- DOKUMEN -
- - - - - - -

Ketiga, tidak adanya penutur tunggal hadits-hadits palsu. Perawi pendusta itu banyak sekali. Kalau kajian Prof Halim Sayoud dulu, yang dibandingkan adalah dua kumpulan sampel yang masing-masingnya berasal dari satu penutur saja. Kalau kajian yang saya usulkan ini, dari sisi hadits shahih jelas penuturnya hanya satu. Sedangkan hadits-hadits palsu, penuturnya banyak sekali. Maka memaksakan kajian ini jangan-jangan akan keliru, sebab akan mengasumsikan satu gaya Bahasa atas beranekaragam penutur yang berbeda. Apakah ada pemilihan metode yang mungkin dapat mengatasi masalah ini?

- - - - - - -

- TUGAS ANDA -
Menurut dokumen di atas, apa yang dibandingkan dalam kajian Prof Halim Sayoud?

- - - - - - -

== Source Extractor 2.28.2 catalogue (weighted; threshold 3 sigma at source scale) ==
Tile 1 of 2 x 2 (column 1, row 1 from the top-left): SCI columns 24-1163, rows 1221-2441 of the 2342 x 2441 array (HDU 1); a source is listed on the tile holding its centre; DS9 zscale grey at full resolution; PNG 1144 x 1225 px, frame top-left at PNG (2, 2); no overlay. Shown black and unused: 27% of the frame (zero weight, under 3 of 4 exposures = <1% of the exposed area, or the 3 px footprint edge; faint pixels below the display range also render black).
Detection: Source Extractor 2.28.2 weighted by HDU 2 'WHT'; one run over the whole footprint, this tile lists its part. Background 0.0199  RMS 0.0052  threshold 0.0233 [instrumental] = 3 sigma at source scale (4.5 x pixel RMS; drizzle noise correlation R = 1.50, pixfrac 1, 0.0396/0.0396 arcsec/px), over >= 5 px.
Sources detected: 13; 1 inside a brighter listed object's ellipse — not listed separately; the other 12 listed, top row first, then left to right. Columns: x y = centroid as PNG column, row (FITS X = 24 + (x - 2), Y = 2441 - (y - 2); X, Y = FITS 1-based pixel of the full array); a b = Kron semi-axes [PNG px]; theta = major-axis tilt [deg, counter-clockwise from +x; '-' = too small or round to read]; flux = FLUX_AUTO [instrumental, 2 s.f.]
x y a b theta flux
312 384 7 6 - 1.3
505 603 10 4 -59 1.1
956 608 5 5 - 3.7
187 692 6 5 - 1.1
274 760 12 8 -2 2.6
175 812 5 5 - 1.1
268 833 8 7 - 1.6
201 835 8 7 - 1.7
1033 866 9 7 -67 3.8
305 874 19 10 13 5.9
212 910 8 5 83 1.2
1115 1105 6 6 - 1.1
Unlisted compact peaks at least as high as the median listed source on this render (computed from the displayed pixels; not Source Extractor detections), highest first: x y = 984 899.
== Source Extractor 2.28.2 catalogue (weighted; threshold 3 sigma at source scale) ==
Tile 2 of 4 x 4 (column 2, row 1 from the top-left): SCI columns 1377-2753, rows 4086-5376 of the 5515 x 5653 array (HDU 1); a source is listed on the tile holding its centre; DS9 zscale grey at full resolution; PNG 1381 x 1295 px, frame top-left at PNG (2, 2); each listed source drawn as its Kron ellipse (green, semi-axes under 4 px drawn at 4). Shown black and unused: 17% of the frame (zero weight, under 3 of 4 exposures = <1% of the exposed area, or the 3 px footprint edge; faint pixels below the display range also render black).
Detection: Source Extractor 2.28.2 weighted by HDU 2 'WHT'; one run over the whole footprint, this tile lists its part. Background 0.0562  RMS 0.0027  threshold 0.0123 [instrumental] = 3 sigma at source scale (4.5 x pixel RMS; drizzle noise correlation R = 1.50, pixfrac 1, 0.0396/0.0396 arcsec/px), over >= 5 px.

- - - - - - -

- HASIL -
Dua kumpulan sampel yang masing-masing berasal dari satu penutur saja.